Now, you see that upon these very points I am as far from bringing Mr. Lincoln up to the line as I ever was before. He does not want to avow his principles. I do want to avow mine, as clear as I sunlight in midday. Democracy is founded upon the eternal principle of right. The plainer these principles are avowed before the people, the stronger will be the support which they will receive. I only wish I had the power to make them so clear that they would shine in the heavens for every man, woman, and child to read. The first of those principles that I would proclaim would be in opposition to Mr. Lincoln's doctrine of uniformity between the different States, and I would declare

instead the sovereign right of each State to decide the slavery question as well as all other domestic questions for themselves, without interference from any other State or power whatsoever.

When that principle is recognized, you will have peace and harmony and fraternal feeling between all the States of this Union; until you do recognize that doctrine, there will be sectional warfare agitating and distracting the country. What does Mr. Lincoln propose? He says that the Union cannot exist divided into free and slave States. If it cannot endure thus divided, then he must strive to make them all free or all slave, which will inevitably bring about a dissolution of the Union.

Gentlemen, I am told that my time is out, and I am obliged to stop.

- - - -

> **Exercise instructions**:
a) Please copy the speech text word for word, from "instead the sovereign" up to and including "or power whatsoever.".
b) In the speech text, what three things does the speaker say will exist between the States once the principle of each State's sovereign right is recognized?
c) According to the speech text, into what does Mr. Lincoln say the Union cannot exist divided?

> **Material shown**:
- - - -

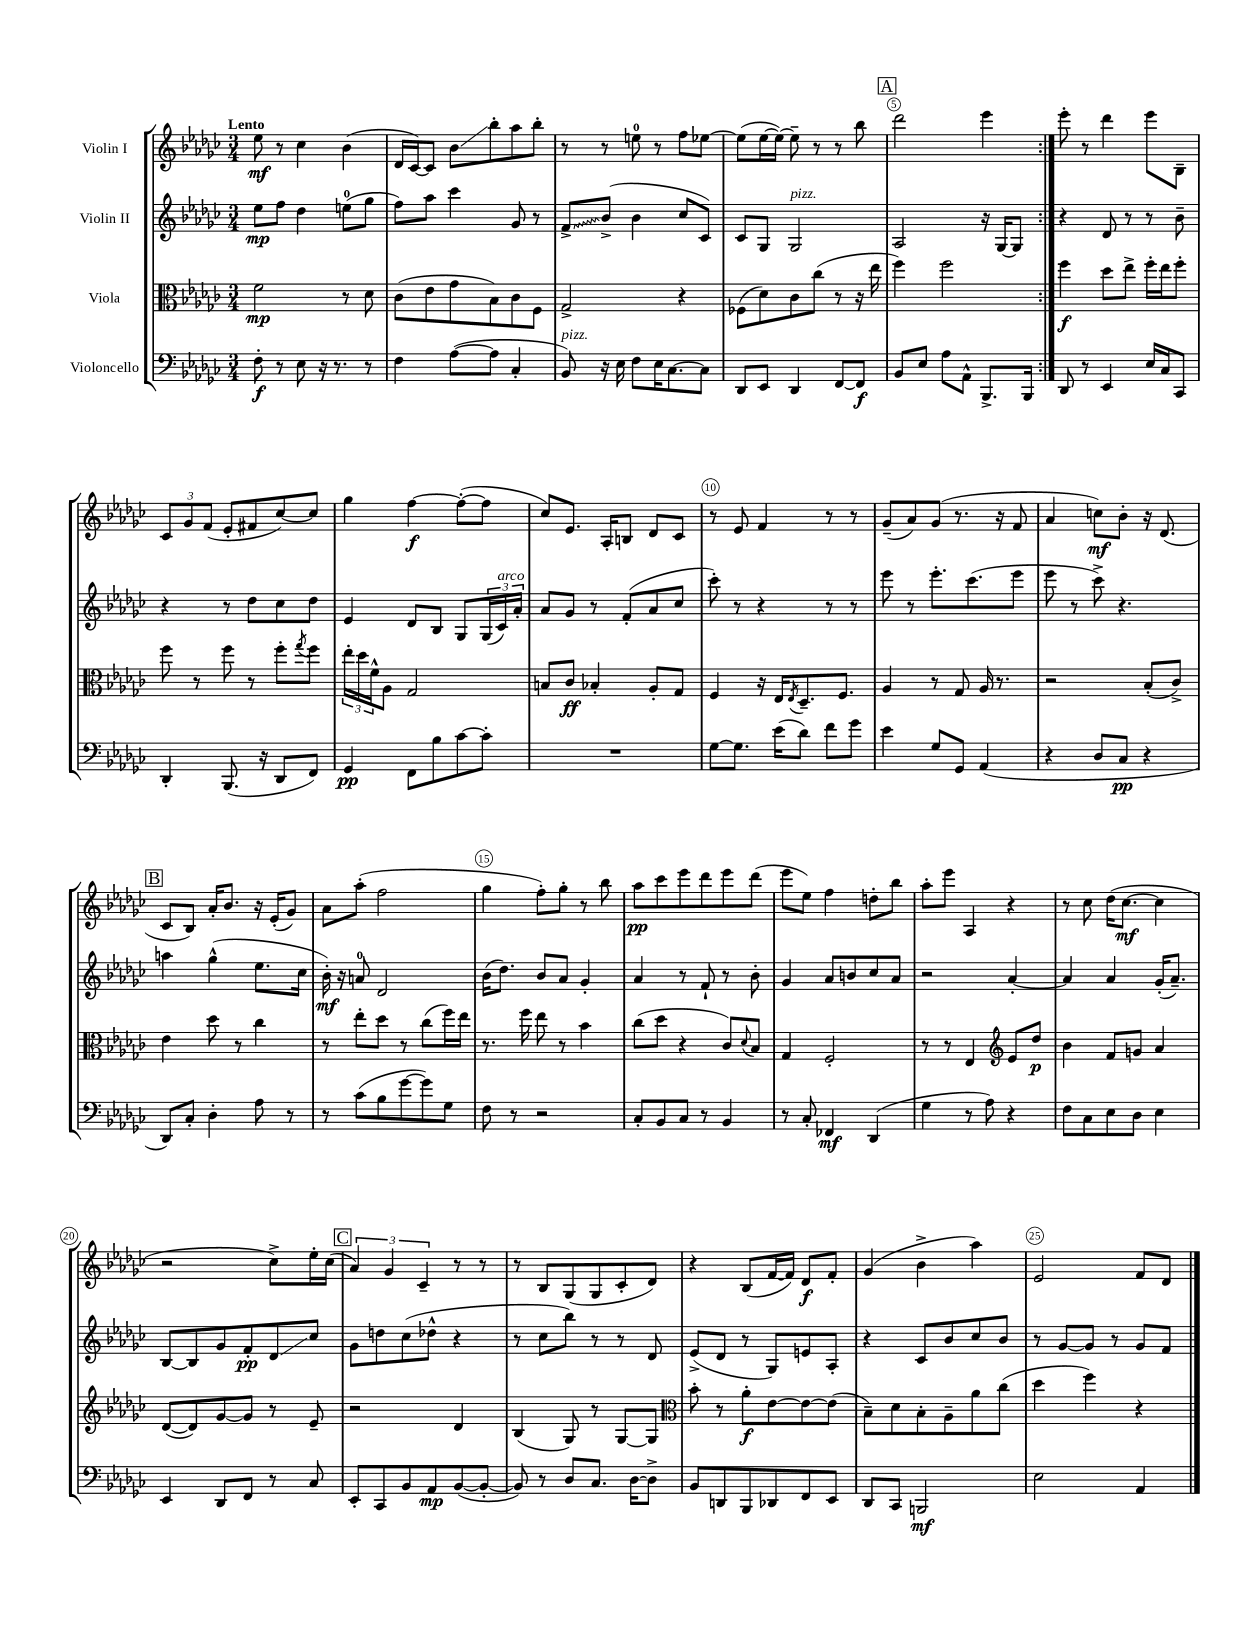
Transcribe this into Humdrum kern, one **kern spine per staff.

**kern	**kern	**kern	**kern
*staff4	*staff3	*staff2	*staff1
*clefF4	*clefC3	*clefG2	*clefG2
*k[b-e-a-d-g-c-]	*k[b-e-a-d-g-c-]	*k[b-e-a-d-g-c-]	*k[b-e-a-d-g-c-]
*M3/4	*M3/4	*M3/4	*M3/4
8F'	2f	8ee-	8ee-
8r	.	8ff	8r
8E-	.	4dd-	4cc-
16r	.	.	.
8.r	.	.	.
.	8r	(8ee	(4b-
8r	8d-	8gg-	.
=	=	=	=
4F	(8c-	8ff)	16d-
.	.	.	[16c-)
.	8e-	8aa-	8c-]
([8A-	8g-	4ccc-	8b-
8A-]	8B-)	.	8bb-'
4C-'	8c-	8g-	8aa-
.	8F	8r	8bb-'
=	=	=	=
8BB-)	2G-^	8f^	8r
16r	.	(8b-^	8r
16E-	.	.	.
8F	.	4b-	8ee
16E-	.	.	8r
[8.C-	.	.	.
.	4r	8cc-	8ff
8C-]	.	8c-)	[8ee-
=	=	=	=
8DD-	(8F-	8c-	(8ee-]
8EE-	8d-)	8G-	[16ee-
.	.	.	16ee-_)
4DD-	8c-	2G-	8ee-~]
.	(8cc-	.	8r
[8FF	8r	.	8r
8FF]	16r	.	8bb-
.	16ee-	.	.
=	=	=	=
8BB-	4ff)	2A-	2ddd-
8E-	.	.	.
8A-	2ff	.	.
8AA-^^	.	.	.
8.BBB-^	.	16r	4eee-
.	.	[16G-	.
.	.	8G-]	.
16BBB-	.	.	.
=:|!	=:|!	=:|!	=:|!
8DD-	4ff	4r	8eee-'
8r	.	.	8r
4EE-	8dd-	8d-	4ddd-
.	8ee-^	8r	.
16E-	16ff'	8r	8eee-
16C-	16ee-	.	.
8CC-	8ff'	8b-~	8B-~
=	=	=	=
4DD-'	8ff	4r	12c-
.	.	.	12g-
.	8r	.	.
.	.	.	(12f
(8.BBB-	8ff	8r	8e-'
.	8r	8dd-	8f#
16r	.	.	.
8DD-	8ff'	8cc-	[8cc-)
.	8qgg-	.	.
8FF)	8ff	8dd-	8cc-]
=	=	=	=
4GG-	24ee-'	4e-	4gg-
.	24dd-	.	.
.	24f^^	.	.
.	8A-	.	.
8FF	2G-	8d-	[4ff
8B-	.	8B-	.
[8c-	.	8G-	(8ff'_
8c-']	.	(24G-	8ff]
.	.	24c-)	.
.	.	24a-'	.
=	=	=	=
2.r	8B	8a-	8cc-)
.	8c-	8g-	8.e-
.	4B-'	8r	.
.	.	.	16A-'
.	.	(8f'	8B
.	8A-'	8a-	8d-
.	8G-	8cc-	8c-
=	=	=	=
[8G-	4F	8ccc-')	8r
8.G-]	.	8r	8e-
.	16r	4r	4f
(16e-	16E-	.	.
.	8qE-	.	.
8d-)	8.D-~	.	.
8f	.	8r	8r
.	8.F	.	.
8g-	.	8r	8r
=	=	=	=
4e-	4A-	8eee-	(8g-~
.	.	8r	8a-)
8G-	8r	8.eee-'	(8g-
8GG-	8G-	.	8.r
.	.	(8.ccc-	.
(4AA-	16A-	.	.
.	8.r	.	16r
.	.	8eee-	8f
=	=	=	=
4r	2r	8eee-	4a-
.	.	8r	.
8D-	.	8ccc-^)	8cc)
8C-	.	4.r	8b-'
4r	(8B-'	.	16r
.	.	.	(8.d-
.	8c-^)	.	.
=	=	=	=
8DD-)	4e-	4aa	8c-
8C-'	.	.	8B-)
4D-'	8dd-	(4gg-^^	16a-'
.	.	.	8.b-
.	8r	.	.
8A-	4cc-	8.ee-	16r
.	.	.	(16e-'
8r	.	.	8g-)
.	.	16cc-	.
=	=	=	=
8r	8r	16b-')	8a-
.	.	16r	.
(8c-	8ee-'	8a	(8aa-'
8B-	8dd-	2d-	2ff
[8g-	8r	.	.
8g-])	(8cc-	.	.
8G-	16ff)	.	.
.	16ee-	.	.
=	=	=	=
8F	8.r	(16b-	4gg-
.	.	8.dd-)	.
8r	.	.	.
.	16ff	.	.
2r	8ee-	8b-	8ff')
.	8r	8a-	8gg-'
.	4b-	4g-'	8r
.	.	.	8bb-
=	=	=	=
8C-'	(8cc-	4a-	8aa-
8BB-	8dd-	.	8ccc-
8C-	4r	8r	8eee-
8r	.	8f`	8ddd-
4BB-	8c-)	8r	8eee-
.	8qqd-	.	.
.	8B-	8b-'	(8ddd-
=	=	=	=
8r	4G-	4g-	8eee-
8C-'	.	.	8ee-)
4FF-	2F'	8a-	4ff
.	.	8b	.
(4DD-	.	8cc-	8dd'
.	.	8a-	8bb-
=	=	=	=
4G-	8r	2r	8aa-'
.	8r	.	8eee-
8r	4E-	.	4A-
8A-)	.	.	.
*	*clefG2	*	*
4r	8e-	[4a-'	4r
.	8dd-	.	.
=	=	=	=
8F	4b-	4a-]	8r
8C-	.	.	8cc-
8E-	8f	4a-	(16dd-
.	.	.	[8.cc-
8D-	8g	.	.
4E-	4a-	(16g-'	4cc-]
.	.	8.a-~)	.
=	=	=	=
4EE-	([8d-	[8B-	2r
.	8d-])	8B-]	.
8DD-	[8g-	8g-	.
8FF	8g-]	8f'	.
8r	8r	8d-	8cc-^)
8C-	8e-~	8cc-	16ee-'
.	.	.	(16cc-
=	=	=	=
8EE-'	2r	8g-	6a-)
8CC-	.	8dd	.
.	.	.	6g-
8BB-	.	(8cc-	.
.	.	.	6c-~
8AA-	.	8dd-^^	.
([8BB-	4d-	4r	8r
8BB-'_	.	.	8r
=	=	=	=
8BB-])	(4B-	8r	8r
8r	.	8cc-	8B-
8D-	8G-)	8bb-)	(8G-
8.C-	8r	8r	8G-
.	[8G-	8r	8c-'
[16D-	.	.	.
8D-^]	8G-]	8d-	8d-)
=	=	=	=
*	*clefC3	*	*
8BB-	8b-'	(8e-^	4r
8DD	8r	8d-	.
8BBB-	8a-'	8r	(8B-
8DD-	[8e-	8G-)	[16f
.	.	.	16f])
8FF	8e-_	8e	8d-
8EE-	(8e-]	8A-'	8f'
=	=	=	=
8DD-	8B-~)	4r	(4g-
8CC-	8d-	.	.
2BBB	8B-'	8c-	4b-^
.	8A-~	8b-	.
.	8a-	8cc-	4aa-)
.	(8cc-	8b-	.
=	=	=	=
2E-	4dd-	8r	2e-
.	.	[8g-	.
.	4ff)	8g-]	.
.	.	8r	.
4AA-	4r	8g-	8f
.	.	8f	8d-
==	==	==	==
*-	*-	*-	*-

- - - -

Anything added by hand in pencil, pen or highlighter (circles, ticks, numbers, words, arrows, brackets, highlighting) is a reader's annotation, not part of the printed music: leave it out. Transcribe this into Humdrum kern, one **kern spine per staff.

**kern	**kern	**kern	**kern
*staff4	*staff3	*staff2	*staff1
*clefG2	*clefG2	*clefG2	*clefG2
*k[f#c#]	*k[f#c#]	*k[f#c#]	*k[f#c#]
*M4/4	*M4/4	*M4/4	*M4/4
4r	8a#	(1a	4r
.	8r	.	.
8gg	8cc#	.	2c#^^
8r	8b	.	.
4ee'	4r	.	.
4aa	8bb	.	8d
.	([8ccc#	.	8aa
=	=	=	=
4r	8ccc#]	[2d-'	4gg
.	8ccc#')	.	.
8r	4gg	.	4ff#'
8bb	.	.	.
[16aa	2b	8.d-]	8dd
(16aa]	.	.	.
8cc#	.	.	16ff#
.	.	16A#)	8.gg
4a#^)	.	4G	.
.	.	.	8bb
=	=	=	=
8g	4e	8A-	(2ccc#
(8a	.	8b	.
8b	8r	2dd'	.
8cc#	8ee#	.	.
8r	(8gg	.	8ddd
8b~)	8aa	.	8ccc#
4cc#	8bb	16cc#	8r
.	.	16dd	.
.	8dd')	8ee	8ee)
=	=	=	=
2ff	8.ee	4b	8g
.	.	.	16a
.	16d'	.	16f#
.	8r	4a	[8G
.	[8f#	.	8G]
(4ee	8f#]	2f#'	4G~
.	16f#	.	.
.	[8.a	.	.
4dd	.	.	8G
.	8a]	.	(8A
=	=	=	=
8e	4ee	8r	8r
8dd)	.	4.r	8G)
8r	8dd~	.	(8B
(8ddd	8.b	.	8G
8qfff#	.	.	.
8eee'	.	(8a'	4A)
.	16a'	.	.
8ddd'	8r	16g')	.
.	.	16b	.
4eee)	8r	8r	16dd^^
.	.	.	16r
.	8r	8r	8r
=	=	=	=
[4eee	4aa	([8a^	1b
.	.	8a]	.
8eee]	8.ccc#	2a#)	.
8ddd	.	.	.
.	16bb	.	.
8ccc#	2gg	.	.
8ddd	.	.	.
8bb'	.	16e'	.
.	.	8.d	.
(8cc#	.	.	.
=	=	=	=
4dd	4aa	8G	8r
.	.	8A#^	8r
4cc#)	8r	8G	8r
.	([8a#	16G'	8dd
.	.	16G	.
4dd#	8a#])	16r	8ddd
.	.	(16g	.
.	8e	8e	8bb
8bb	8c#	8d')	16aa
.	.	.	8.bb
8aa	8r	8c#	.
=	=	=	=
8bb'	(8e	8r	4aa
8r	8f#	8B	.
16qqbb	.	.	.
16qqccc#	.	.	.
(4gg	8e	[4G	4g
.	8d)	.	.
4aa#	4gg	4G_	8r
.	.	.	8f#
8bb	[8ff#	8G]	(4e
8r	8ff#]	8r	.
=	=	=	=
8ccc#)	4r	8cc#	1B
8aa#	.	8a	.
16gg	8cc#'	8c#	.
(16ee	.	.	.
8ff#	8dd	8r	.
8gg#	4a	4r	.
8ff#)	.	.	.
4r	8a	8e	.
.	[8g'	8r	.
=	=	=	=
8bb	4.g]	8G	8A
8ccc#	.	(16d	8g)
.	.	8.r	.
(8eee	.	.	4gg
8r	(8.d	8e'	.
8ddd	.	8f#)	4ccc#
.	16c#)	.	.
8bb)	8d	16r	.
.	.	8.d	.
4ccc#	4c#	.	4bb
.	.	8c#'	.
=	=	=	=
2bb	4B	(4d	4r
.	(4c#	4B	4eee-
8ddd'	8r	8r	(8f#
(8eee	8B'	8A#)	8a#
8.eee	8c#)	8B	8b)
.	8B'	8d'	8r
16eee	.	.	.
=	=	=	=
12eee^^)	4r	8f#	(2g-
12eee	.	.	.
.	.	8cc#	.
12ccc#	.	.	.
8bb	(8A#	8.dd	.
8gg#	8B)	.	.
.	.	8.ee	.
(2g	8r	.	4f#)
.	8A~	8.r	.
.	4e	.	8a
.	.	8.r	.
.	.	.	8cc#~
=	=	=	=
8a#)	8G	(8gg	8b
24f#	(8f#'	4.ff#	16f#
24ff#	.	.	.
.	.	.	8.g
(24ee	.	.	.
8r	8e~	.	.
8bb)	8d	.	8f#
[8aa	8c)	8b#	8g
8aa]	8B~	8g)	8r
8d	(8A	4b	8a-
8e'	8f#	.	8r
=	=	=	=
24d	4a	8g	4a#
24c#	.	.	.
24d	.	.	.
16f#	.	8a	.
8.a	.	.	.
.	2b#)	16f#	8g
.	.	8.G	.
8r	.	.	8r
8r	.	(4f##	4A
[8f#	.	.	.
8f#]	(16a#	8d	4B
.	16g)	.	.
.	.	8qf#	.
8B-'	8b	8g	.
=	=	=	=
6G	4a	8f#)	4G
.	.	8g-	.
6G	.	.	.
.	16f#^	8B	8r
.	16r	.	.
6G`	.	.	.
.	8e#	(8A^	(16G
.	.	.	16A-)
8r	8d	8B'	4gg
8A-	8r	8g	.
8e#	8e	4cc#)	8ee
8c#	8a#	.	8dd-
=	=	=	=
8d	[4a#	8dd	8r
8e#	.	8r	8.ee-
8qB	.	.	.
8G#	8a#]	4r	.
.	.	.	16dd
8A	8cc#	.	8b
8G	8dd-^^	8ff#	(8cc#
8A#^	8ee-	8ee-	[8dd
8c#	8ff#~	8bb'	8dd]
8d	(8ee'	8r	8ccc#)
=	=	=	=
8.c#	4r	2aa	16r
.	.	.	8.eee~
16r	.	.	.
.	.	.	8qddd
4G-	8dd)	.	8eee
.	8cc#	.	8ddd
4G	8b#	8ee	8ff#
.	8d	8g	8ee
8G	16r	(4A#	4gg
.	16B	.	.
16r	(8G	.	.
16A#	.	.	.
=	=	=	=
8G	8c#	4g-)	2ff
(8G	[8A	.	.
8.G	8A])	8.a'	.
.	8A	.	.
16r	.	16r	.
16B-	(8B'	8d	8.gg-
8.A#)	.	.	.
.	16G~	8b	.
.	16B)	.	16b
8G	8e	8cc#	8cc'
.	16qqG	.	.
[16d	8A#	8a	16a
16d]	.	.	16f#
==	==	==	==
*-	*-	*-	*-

- - - -

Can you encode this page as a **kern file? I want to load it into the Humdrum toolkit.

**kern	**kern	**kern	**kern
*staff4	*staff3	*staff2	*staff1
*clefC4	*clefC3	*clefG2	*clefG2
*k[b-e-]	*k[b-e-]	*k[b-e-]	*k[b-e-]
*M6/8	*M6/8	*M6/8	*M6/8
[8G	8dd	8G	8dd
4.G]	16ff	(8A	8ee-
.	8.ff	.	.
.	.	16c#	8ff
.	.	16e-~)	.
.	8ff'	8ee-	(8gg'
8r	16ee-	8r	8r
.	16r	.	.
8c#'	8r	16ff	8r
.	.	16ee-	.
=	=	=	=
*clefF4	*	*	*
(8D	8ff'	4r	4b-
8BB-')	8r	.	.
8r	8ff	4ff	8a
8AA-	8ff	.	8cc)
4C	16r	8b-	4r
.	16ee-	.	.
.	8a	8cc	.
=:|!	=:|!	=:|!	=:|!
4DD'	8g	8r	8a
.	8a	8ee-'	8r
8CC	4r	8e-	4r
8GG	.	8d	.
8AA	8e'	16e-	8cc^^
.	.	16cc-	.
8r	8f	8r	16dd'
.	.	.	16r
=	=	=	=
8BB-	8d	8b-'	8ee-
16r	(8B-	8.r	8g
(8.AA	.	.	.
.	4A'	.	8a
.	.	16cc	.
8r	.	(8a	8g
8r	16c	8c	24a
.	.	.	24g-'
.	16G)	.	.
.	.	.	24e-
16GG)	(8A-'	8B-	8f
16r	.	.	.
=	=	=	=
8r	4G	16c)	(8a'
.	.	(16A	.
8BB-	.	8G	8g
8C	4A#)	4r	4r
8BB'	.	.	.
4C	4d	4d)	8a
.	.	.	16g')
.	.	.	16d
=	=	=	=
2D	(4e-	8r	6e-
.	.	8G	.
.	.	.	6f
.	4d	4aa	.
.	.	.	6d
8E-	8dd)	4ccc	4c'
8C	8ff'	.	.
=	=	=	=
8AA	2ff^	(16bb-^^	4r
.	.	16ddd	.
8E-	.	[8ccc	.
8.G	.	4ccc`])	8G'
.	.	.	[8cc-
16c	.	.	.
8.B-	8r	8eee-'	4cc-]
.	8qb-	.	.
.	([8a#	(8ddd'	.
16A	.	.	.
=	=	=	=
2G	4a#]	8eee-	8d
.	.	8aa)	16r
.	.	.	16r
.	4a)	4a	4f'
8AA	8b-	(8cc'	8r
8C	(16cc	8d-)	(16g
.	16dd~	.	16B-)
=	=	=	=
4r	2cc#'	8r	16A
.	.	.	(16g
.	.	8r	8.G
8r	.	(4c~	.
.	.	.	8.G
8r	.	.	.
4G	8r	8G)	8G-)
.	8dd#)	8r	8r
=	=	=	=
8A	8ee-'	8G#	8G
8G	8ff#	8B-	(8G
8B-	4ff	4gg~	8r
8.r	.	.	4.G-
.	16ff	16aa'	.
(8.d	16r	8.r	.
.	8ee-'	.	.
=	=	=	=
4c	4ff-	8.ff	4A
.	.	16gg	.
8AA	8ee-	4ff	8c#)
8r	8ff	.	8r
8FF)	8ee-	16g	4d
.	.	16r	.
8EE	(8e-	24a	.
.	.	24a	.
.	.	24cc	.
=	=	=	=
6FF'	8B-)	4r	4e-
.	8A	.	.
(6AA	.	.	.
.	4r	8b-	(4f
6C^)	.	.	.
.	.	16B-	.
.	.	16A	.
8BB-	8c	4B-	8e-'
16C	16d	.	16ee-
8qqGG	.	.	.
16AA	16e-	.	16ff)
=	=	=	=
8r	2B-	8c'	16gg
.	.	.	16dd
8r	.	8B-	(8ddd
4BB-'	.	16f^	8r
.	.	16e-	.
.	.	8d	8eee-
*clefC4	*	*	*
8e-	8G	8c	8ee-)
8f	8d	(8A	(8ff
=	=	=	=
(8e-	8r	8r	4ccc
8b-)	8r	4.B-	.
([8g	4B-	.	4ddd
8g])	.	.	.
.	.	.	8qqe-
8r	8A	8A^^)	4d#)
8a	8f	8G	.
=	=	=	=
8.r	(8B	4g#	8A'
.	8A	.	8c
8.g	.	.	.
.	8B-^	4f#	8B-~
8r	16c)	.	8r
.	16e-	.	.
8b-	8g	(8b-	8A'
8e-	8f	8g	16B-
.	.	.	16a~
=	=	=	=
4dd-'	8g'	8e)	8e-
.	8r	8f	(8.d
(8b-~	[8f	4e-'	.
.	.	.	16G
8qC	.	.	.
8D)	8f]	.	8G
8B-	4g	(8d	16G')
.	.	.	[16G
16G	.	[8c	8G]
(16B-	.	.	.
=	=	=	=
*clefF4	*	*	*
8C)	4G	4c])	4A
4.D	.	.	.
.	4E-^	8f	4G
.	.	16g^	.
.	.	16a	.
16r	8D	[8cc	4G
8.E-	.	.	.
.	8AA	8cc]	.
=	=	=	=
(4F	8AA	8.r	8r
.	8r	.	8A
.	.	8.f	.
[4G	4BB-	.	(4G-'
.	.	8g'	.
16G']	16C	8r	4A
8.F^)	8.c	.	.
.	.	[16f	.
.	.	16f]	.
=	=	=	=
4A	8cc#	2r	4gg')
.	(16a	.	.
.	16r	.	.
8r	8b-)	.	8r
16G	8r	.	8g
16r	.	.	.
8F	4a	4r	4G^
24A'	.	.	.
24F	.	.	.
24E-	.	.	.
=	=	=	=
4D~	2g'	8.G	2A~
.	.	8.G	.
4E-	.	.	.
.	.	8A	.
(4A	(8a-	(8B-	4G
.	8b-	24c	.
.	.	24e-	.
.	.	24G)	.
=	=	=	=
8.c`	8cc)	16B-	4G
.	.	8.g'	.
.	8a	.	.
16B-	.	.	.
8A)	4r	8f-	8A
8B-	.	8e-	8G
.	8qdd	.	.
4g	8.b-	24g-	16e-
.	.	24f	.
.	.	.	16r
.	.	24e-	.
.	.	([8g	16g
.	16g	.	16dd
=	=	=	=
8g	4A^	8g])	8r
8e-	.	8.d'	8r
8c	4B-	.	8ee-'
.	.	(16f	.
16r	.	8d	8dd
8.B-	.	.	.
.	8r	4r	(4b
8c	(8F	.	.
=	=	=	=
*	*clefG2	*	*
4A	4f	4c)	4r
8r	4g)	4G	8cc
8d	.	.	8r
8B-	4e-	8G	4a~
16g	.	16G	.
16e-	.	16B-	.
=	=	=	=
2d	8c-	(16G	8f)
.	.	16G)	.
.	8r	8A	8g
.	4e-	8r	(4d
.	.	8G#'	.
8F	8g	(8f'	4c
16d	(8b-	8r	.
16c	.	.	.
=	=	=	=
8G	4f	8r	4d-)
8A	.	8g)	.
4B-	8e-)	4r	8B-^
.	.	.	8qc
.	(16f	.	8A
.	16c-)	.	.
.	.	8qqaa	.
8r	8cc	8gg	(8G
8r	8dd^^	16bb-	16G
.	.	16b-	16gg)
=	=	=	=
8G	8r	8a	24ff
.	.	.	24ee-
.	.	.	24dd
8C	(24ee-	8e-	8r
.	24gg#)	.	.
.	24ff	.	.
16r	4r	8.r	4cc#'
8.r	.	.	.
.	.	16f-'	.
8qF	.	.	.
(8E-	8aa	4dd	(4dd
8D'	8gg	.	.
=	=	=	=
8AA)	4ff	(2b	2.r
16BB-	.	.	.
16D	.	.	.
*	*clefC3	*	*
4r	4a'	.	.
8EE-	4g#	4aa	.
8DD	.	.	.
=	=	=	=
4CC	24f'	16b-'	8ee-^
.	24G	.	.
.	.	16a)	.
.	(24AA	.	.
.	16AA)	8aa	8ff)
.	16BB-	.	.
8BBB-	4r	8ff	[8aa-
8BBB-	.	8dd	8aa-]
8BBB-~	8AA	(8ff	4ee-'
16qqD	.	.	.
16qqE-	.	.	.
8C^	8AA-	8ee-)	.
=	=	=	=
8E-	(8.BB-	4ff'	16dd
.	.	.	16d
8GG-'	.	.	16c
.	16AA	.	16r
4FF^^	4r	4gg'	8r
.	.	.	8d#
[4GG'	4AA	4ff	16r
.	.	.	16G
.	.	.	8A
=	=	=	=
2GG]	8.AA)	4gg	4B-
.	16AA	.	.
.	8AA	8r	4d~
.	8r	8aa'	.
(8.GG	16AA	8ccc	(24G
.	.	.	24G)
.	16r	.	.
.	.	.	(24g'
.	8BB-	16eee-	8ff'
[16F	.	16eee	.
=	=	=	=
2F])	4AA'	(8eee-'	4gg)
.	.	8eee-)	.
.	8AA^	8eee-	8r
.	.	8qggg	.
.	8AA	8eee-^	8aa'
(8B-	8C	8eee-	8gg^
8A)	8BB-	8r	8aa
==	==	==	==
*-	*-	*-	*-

- - - -

> **Answer list**:
a)
instead the sovereign right of each State to decide the slavery question as well as all other domestic questions for themselves, without interference from any other State or power whatsoever.

b)
peace
harmony
fraternal feeling

c) Free and slave States.